Biraz sonra merdivenlere yönelmiştikki biri arkamdan çağırdı. Arkamı döner dönmez dibimde bitmişti zaten. Bu gelen ENES. Noldu dedi. Ne ne oldu dedim bende. Hocalar ne dedi disipline gidecekmsin? Yok dedim. Hak edene cezasını vermek disiplin suçu değil herhalde. Dedim. Sonra zil çaldı zaten sınıfa yöneldim.

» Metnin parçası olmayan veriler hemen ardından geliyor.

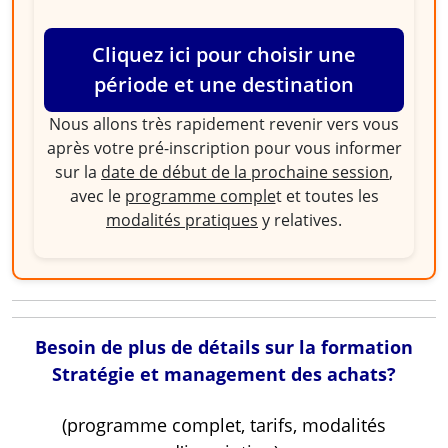
Cliquez ici pour choisir une
période et une destination
Nous allons très rapidement revenir vers vous
après votre pré-inscription pour vous informer
sur la
date de début de la prochaine session
,
avec le
programme comple
t et toutes les
modalités pratiques
y relatives.
Besoin de plus de détails sur la formation
Stratégie et management des achats?
(programme complet, tarifs, modalités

Gün boyunca ders görünce başım ağrımıştı normal olarak. Son dersteydik kursa kalasım yoktu. Yine bi deniz kenarı yapsam ne güzel olurdu. Çıkış zili çalınca servisçime yürüyerek gelicem dedim. Okulun ordaki yoldan gidiyordum ki merdiye ileriden bana gülümsüyordu. Çok özlemiştim. Bana tam da bu zamanda çok iyi gelmişti. Yanıma gelince bana sarıldı. Nereye dedi. Deniz kenarına dedim. Haa dedi. Benim evimde orada zaten gel beraber gidelim. Valla çok iyi fikir. Hemen bi dolmuşa atlayıp deniz kenarına gittik. Ocak ayının soğuğu o kadar güzeldiki suratımı okşuyordu saçlarımı oynatıyordu. Güneş batımına kadar orada hiç konuşmadan durduk. Sessizliği bozan ben oldum. 'Gel seni evine kadar bırakim de ben artık eve geçim.' bu karanlıkta mı dedi merdiye. Olsun dedim. Üstelemedi. Kol kola merdiyelerin evine kadar gittik. Merdiye kapının ziline bastığında kapıyı açan kişiyle şok oldum. Siyah dar bir tişört gri bir salaş pijama. İlk defa onu böyle görüyordum. Ev hali ne kadarda cikismiş. Tabii o da beni görünce şok oldu. Hemen kafamı merdiyeye çevirip durak ilerde mi dedim. Hee dedi. Biraz ilerde. Tamam deyip oradan gidiyordum ki enes 'heyy tek başına gidemezsin duur!' diye bağırmaya başladı. Başımın çaresine bakabilirdim. Gerek yok deyip adımlarımı hızlandırdım. Durakta araba vardı zaten. Hemen arabaya binip eve gittim.